▶ _Work order_
Within the data that follows, how many lines carry the string "Active"? Give the number alone.

▶ _Data records_
.....

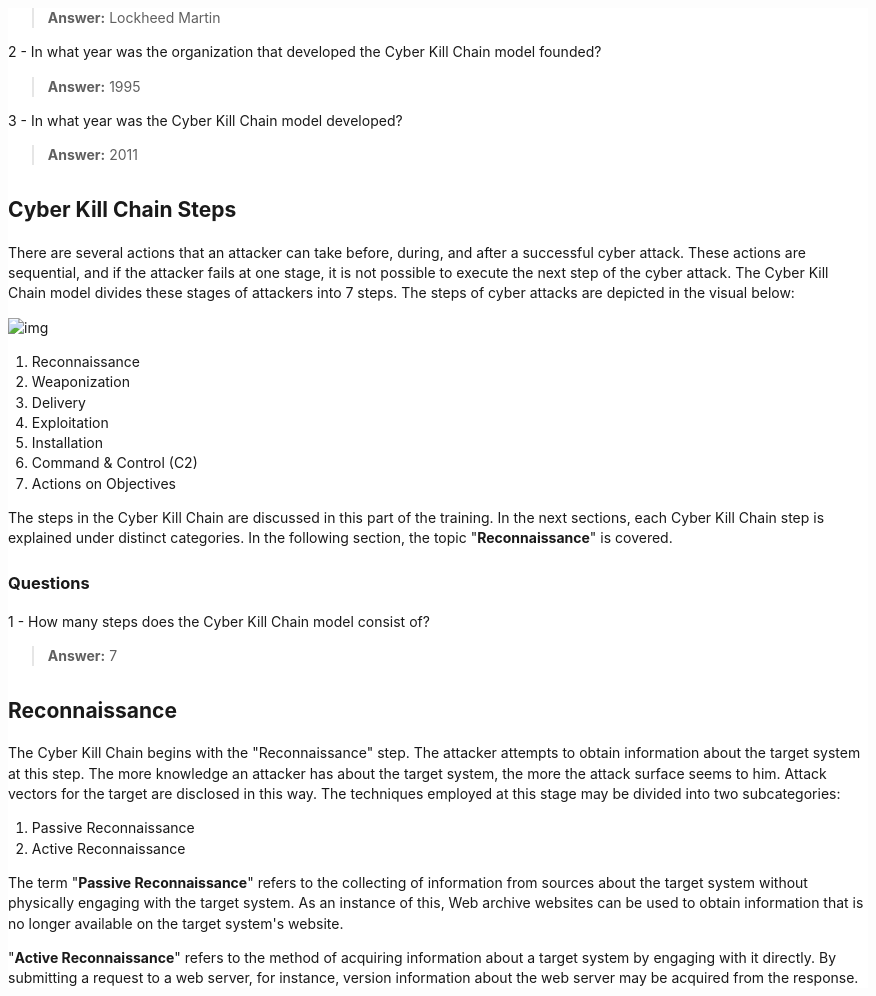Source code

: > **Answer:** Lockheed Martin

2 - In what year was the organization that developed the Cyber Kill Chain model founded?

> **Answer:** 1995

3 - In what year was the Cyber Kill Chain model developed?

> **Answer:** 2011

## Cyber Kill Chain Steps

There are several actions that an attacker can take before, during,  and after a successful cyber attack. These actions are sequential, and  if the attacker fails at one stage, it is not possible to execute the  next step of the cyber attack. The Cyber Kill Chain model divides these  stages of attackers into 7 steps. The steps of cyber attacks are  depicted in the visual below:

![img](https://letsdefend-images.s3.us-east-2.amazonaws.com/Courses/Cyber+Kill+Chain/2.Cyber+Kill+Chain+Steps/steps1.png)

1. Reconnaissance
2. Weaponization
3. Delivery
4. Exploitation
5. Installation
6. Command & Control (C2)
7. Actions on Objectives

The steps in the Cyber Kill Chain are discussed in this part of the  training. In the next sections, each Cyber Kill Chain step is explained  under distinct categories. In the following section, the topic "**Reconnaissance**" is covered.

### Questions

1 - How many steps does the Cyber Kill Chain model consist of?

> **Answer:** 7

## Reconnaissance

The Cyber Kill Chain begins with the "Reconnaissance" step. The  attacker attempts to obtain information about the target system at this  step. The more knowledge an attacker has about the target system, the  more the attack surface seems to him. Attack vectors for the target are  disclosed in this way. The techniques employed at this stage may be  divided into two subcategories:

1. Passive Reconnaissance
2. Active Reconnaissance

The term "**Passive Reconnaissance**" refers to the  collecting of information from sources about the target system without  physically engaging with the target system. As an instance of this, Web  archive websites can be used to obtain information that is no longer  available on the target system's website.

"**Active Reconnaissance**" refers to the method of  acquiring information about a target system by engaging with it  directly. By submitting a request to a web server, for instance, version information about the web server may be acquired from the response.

.....

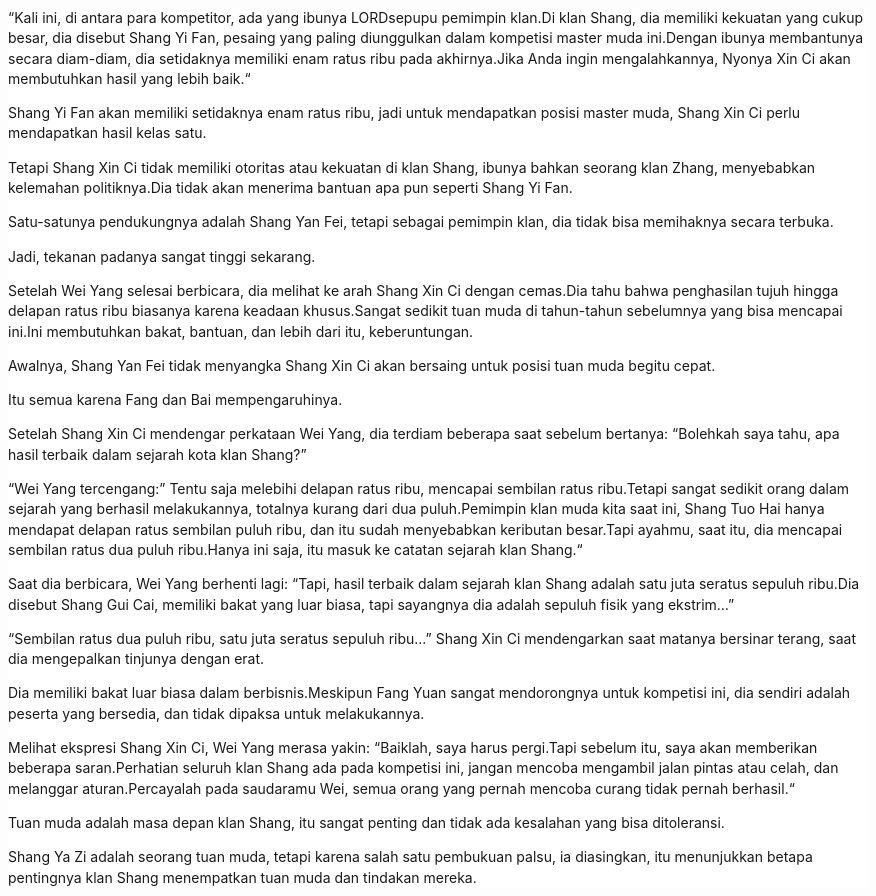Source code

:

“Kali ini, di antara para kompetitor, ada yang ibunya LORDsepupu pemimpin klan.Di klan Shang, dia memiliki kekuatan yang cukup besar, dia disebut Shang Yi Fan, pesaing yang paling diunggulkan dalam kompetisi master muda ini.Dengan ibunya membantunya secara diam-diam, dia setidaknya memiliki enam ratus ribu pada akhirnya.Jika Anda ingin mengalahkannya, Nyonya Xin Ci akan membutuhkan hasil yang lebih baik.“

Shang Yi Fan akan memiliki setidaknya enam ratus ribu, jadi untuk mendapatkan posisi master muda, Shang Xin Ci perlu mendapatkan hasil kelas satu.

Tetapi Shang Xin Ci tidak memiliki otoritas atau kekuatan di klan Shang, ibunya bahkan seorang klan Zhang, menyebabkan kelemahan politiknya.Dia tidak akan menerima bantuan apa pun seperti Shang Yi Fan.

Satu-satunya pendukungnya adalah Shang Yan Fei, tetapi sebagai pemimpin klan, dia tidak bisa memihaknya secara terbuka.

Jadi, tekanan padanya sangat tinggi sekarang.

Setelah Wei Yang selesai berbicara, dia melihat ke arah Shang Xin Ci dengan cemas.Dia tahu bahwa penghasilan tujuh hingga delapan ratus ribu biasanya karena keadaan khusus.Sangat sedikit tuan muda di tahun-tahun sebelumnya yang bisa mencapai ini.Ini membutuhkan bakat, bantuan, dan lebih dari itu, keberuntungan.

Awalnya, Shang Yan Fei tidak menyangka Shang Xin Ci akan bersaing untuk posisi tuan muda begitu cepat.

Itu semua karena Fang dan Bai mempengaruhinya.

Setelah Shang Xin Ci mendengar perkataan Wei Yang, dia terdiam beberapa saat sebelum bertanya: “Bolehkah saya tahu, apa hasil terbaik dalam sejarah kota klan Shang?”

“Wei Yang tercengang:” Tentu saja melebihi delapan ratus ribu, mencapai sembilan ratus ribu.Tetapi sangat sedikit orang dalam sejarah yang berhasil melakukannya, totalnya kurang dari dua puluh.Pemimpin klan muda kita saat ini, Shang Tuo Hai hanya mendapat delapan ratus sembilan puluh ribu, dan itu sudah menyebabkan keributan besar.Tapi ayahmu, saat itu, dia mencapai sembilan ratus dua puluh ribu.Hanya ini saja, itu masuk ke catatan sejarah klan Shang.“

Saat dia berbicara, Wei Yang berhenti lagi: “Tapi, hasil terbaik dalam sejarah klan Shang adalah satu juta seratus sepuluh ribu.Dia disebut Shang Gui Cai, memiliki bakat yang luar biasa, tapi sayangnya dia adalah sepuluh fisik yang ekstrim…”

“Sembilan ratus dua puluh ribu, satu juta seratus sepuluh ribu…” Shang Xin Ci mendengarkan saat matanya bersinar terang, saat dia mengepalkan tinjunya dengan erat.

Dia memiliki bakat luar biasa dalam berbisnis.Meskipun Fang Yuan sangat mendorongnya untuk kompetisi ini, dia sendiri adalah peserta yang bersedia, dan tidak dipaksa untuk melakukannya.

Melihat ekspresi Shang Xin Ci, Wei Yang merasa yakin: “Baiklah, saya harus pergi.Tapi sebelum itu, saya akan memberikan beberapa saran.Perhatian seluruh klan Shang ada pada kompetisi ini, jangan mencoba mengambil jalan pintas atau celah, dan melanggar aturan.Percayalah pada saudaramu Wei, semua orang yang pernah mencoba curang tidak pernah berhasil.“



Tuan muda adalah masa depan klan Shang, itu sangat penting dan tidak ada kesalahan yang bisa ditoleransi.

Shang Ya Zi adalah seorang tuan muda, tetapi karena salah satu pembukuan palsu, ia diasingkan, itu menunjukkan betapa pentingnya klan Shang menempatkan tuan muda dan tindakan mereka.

.....

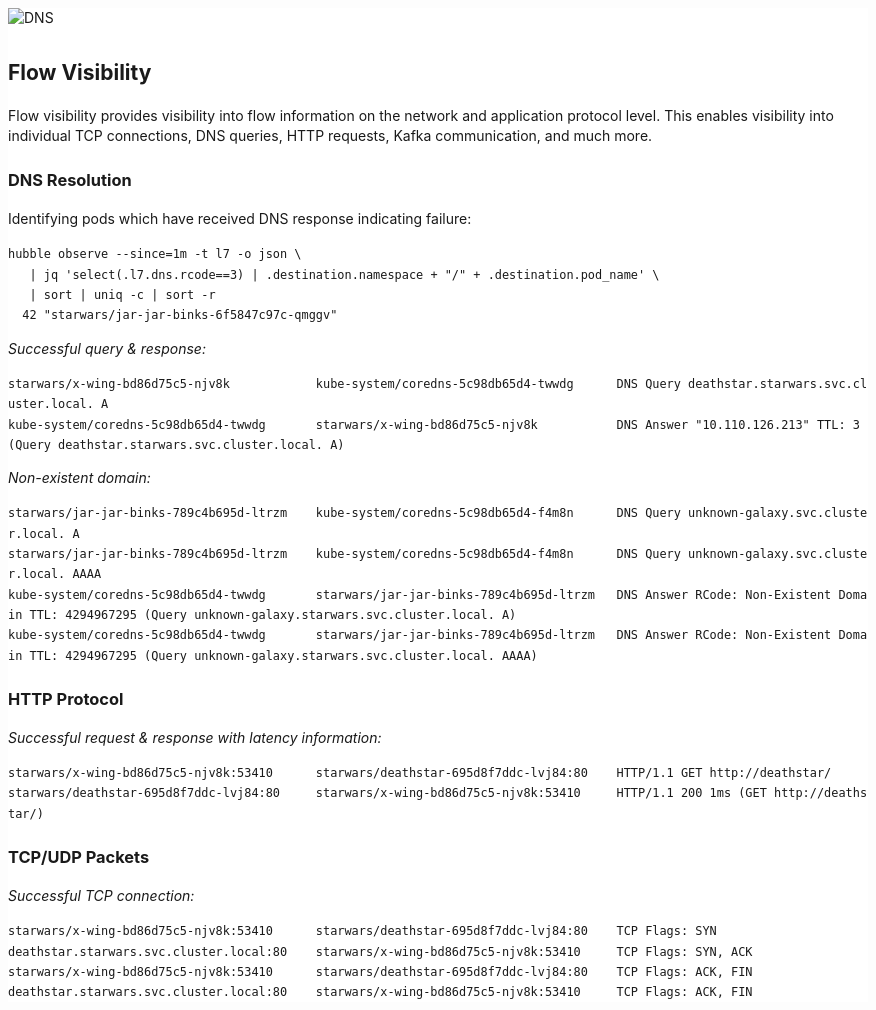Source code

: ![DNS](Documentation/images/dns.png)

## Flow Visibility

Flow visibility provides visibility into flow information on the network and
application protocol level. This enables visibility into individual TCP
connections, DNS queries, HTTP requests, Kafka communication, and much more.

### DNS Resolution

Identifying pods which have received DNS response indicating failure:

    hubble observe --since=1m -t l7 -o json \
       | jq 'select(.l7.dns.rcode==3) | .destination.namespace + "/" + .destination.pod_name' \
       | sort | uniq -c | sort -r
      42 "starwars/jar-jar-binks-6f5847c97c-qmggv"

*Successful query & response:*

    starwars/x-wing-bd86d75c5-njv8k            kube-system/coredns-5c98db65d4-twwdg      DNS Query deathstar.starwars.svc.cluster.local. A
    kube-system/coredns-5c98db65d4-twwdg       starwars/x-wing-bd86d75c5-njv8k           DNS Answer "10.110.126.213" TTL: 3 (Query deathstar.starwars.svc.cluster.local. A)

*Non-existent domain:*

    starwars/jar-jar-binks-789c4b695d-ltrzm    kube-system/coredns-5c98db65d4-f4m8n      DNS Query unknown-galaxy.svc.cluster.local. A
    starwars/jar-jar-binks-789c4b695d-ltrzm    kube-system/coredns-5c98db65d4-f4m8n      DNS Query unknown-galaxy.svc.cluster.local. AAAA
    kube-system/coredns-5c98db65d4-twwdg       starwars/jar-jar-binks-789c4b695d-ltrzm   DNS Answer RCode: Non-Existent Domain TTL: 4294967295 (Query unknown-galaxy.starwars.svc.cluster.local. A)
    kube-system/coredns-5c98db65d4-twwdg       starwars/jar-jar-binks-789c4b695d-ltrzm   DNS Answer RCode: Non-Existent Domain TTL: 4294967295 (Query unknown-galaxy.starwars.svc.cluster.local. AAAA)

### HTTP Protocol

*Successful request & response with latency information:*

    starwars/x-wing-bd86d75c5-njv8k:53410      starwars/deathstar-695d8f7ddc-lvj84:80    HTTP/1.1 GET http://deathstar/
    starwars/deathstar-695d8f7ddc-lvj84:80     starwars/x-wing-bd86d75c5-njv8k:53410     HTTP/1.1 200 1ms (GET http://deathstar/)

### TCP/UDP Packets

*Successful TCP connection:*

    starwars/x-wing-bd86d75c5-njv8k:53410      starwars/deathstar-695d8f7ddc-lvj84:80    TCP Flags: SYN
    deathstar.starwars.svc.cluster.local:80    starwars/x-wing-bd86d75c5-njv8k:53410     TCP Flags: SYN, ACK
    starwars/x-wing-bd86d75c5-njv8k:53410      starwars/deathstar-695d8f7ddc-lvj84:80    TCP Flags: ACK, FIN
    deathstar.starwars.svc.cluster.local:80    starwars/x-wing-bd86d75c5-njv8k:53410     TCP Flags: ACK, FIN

.....

▶ _Answer space_
2